(An excerpt from “Advantage: Business Competition in the New Normal”)
Perhaps one of the most dramatic examples of mindset is what happened before Einstein came up with his theory of relativity. Newtonian physics says that if you are standing still and throw a ball with a certain force X, it will leave your hand at fifty kilometers per hour. Likewise, if you are standing on a train going sixty kilometers per hour, and you throw the ball with the same force X, it will leave your hand at one hundred ten kilometers per hour (fifty + sixty).
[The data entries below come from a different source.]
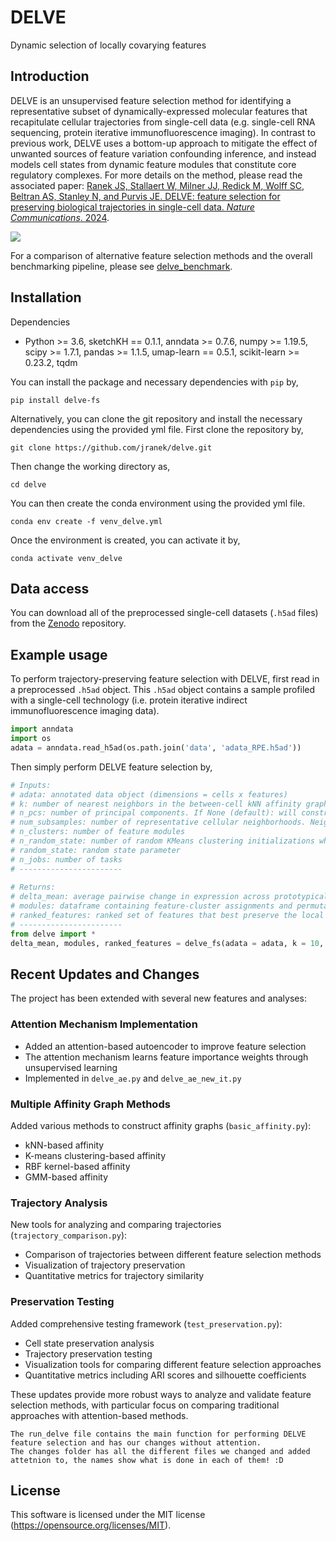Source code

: # DELVE
Dynamic selection of locally covarying features

## Introduction

DELVE is an unsupervised feature selection method for identifying a representative subset of dynamically-expressed molecular features that recapitulate cellular trajectories from single-cell data (e.g. single-cell RNA sequencing, protein iterative immunofluorescence imaging). In contrast to previous work, DELVE uses a bottom-up approach to mitigate the effect of unwanted sources of feature variation confounding inference, and instead models cell states from dynamic feature modules that constitute core regulatory complexes. For more details on the method, please read the associated paper: [Ranek JS, Stallaert W, Milner JJ, Redick M, Wolff SC, Beltran AS, Stanley N, and Purvis JE. DELVE: feature selection for preserving biological trajectories in single-cell data. _Nature Communications_. 2024](https://www.nature.com/articles/s41467-024-46773-z).

<p>
  <img src="https://github.com/jranek/delve/blob/main/pipeline.png?raw=True" />
</p>

For a comparison of alternative feature selection methods and the overall benchmarking pipeline, please see [delve_benchmark](https://github.com/jranek/delve_benchmark). 

## Installation
Dependencies 
* Python >= 3.6, sketchKH == 0.1.1, anndata >= 0.7.6, numpy >= 1.19.5, scipy >= 1.7.1, pandas >= 1.1.5, umap-learn == 0.5.1, scikit-learn >= 0.23.2, tqdm 

You can install the package and necessary dependencies with `pip` by,
```
pip install delve-fs
```

Alternatively, you can clone the git repository and install the necessary dependencies using the provided yml file. First clone the repository by, 
```
git clone https://github.com/jranek/delve.git
```

Then change the working directory as, 
```
cd delve
```

You can then create the conda environment using the provided yml file. 

```
conda env create -f venv_delve.yml
```

Once the environment is created, you can activate it by,
```
conda activate venv_delve
```

## Data access
You can download all of the preprocessed single-cell datasets (`.h5ad` files) from the [Zenodo](https://zenodo.org/records/10534873) repository.

## Example usage
To perform trajectory-preserving feature selection with DELVE, first read in a preprocessed `.h5ad` object. This `.h5ad` object contains a sample profiled with a single-cell technology (i.e. protein iterative indirect immunofluorescence imaging data).

```python
import anndata
import os
adata = anndata.read_h5ad(os.path.join('data', 'adata_RPE.h5ad'))
```

Then simply perform DELVE feature selection by,

```python
# Inputs:
# adata: annotated data object (dimensions = cells x features)
# k: number of nearest neighbors in the between-cell kNN affinity graph
# n_pcs: number of principal components. If None (default): will construct a between-cell affinity graph by computing pairwise Euclidean distances according to adata.X. Else: according to PCA of adata.X 
# num_subsamples: number of representative cellular neighborhoods. Neighborhoods are subsampled using kernel herding sketching (see https://dl.acm.org/doi/abs/10.1145/3535508.3545539, https://github.com/CompCy-lab/SketchKH)  
# n_clusters: number of feature modules
# n_random_state: number of random KMeans clustering initializations when identifying dynamic feature modules
# random_state: random state parameter 
# n_jobs: number of tasks
# -----------------------
    
# Returns:
# delta_mean: average pairwise change in expression across prototypical cellular neighborhoods (dimensions = num_subsamples x features)
# modules: dataframe containing feature-cluster assignments and permutation p-values (dimensions = features x 2)
# ranked_features: ranked set of features that best preserve the local trajectory structure (dimensions = features x 1)
# -----------------------
from delve import *
delta_mean, modules, ranked_features = delve_fs(adata = adata, k = 10, num_subsamples = 1000, n_clusters = 5, random_state = 0, n_jobs = -1)
```
## Recent Updates and Changes

The project has been extended with several new features and analyses:

### Attention Mechanism Implementation
- Added an attention-based autoencoder to improve feature selection
- The attention mechanism learns feature importance weights through unsupervised learning
- Implemented in `delve_ae.py` and `delve_ae_new_it.py`

### Multiple Affinity Graph Methods
Added various methods to construct affinity graphs (`basic_affinity.py`):
- kNN-based affinity
- K-means clustering-based affinity
- RBF kernel-based affinity
- GMM-based affinity

### Trajectory Analysis
New tools for analyzing and comparing trajectories (`trajectory_comparison.py`):
- Comparison of trajectories between different feature selection methods
- Visualization of trajectory preservation
- Quantitative metrics for trajectory similarity

### Preservation Testing
Added comprehensive testing framework (`test_preservation.py`):
- Cell state preservation analysis
- Trajectory preservation testing
- Visualization tools for comparing different feature selection approaches
- Quantitative metrics including ARI scores and silhouette coefficients

These updates provide more robust ways to analyze and validate feature selection methods, with particular focus on comparing traditional approaches with attention-based methods.
```
The run_delve file contains the main function for performing DELVE feature selection and has our changes without attention. 
The changes folder has all the different files we changed and added attetnion to, the names show what is done in each of them! :D
```

## License
This software is licensed under the MIT license (https://opensource.org/licenses/MIT).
In 1887, E.W. Morley and A.A. Michelson decided to measure the difference between the velocity of light as it is beamed with the speed of the rotation of the earth pushing it and as it is beamed perpendicular to the rotation of the earth. The idea was that the light beam that has the speed of the earth’s rotation behind it must be going faster than the light beam that does not have that incremental speed behind it. To their surprise, no difference was detected. The scientific community knew there was something was wrong with the way they did their experiment because you cannot violate the laws of physics. It perplexed scientists for years because they couldn’t find the error.
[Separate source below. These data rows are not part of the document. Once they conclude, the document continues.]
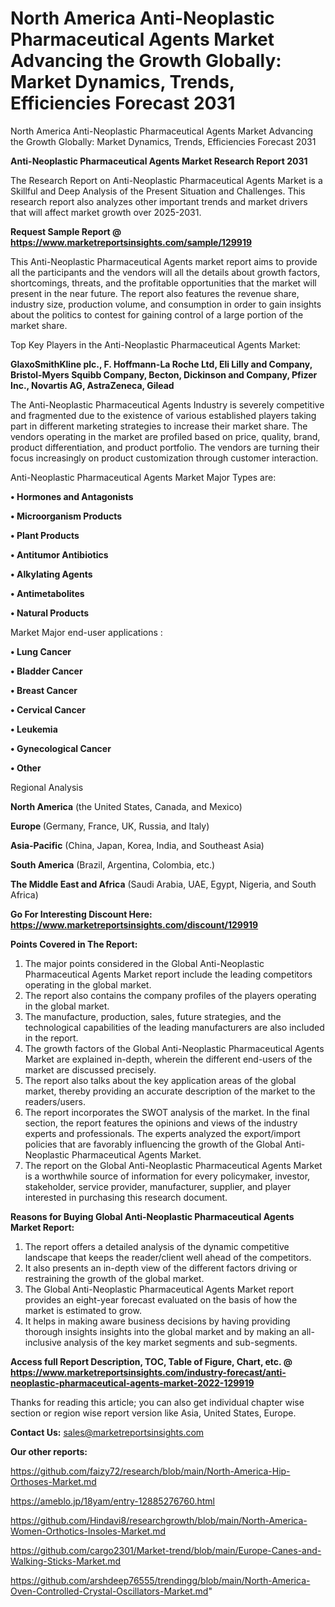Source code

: # North America Anti-Neoplastic Pharmaceutical Agents Market Advancing the Growth Globally: Market Dynamics, Trends, Efficiencies Forecast 2031
North America Anti-Neoplastic Pharmaceutical Agents Market Advancing the Growth Globally: Market Dynamics, Trends, Efficiencies Forecast 2031

<strong>Anti-Neoplastic Pharmaceutical Agents Market Research Report 2031</strong>

The Research Report on Anti-Neoplastic Pharmaceutical Agents Market is a Skillful and Deep Analysis of the Present Situation and Challenges. This research report also analyzes other important trends and market drivers that will affect market growth over 2025-2031.

<strong>Request Sample Report @ <a href=https://www.marketreportsinsights.com/sample/129919>https://www.marketreportsinsights.com/sample/129919</a></strong>

This Anti-Neoplastic Pharmaceutical Agents market report aims to provide all the participants and the vendors will all the details about growth factors, shortcomings, threats, and the profitable opportunities that the market will present in the near future. The report also features the revenue share, industry size, production volume, and consumption in order to gain insights about the politics to contest for gaining control of a large portion of the market share.

Top Key Players in the Anti-Neoplastic Pharmaceutical Agents Market:

<strong>GlaxoSmithKline plc., F. Hoffmann-La Roche Ltd, Eli Lilly and Company, Bristol-Myers Squibb Company, Becton, Dickinson and Company, Pfizer Inc., Novartis AG, AstraZeneca, Gilead</strong>

The Anti-Neoplastic Pharmaceutical Agents Industry is severely competitive and fragmented due to the existence of various established players taking part in different marketing strategies to increase their market share. The vendors operating in the market are profiled based on price, quality, brand, product differentiation, and product portfolio. The vendors are turning their focus increasingly on product customization through customer interaction.

Anti-Neoplastic Pharmaceutical Agents Market Major Types are:

<strong>• Hormones and Antagonists

• Microorganism Products

• Plant Products

• Antitumor Antibiotics

• Alkylating Agents

• Antimetabolites

• Natural Products</strong>

Market Major end-user applications :

<strong>• Lung Cancer

• Bladder Cancer

• Breast Cancer

• Cervical Cancer

• Leukemia

• Gynecological Cancer

• Other</strong>

Regional Analysis

</u><strong><b>North America</b></strong> (the United States, Canada, and Mexico)

<strong><b>Europe </b></strong>(Germany, France, UK, Russia, and Italy)

<strong><b>Asia-Pacific</b></strong> (China, Japan, Korea, India, and Southeast Asia)

<strong><b>South America</b></strong> (Brazil, Argentina, Colombia, etc.)

<strong><b>The Middle East and Africa</b></strong> (Saudi Arabia, UAE, Egypt, Nigeria, and South Africa)

<strong>Go For Interesting Discount Here: <a href=https://www.marketreportsinsights.com/discount/129919>https://www.marketreportsinsights.com/discount/129919</a></strong>

<strong>Points Covered in The Report:</strong>
<ol>
  <li>The major points considered in the Global Anti-Neoplastic Pharmaceutical Agents Market report include the leading competitors operating in the global market.</li>
  <li>The report also contains the company profiles of the players operating in the global market.</li>
  <li>The manufacture, production, sales, future strategies, and the technological capabilities of the leading manufacturers are also included in the report.</li>
  <li>The growth factors of the Global Anti-Neoplastic Pharmaceutical Agents Market are explained in-depth, wherein the different end-users of the market are discussed precisely.</li>
  <li>The report also talks about the key application areas of the global market, thereby providing an accurate description of the market to the readers/users.</li>
  <li>The report incorporates the SWOT analysis of the market. In the final section, the report features the opinions and views of the industry experts and professionals. The experts analyzed the export/import policies that are favorably influencing the growth of the Global Anti-Neoplastic Pharmaceutical Agents Market.</li>
  <li>The report on the Global Anti-Neoplastic Pharmaceutical Agents Market is a worthwhile source of information for every policymaker, investor, stakeholder, service provider, manufacturer, supplier, and player interested in purchasing this research document.</li>
</ol>
<strong>Reasons for Buying Global Anti-Neoplastic Pharmaceutical Agents Market Report:</strong>

<ol>
  <li>The report offers a detailed analysis of the dynamic competitive landscape that keeps the reader/client well ahead of the competitors.</li>
  <li>It also presents an in-depth view of the different factors driving or restraining the growth of the global market.</li>
  <li>The Global Anti-Neoplastic Pharmaceutical Agents Market report provides an eight-year forecast evaluated on the basis of how the market is estimated to grow.</li>
  <li>It helps in making aware business decisions by having providing thorough insights insights into the global market and by making an all-inclusive analysis of the key market segments and sub-segments.</li>
</ol>
<strong>Access full Report Description, TOC, Table of Figure, Chart, etc. @ <a href=https://www.marketreportsinsights.com/industry-forecast/anti-neoplastic-pharmaceutical-agents-market-2022-129919>https://www.marketreportsinsights.com/industry-forecast/anti-neoplastic-pharmaceutical-agents-market-2022-129919</a></strong>


Thanks for reading this article; you can also get individual chapter wise section or region wise report version like Asia, United States, Europe.

<strong>Contact Us:</strong>
sales@marketreportsinsights.com

<strong>Our other reports:</strong>

<a href=https://github.com/faizy72/research/blob/main/North-America-Hip-Orthoses-Market.md>https://github.com/faizy72/research/blob/main/North-America-Hip-Orthoses-Market.md</a>

<a href=https://ameblo.jp/18yam/entry-12885276760.html>https://ameblo.jp/18yam/entry-12885276760.html</a>

<a href=https://github.com/Hindavi8/researchgrowth/blob/main/North-America-Women-Orthotics-Insoles-Market.md>https://github.com/Hindavi8/researchgrowth/blob/main/North-America-Women-Orthotics-Insoles-Market.md</a>

<a href=https://github.com/cargo2301/Market-trend/blob/main/Europe-Canes-and-Walking-Sticks-Market.md>https://github.com/cargo2301/Market-trend/blob/main/Europe-Canes-and-Walking-Sticks-Market.md</a>

<a href=https://github.com/arshdeep76555/trendingg/blob/main/North-America-Oven-Controlled-Crystal-Oscillators-Market.md>https://github.com/arshdeep76555/trendingg/blob/main/North-America-Oven-Controlled-Crystal-Oscillators-Market.md</a>"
Is this so surprising? One possible explanation is that the earth is not rotating. “WHAT?” just went through your brain didn’t it? The certainty we have about the earth rotating is the same certainty those scientists had about Newtonian physics. They could not have contemplated the alternative.
Recognizing facts is essential to getting the problem right, but point of view can color the evidence and cause us to interpret the evidence in a way that’s consistent with our worldview. It is a phenomenon that has been noticed and written about repeatedly in business and psychology texts. It is often expressed as being too close to the problem and, thus, not able to see it clearly. Einstein said, “What does a fish know about the water it swims in?”
When Albert Einstein looked at the Michelson-Morely velocity of light results, he thought to himself, ’What if the results of the experiment are correct?’ What Einstein did was step back from the problem. If the evidence proved correct, that would mean Newtonian physics was wrong. This heresy opened the universe to a new point of view and changed physics forever.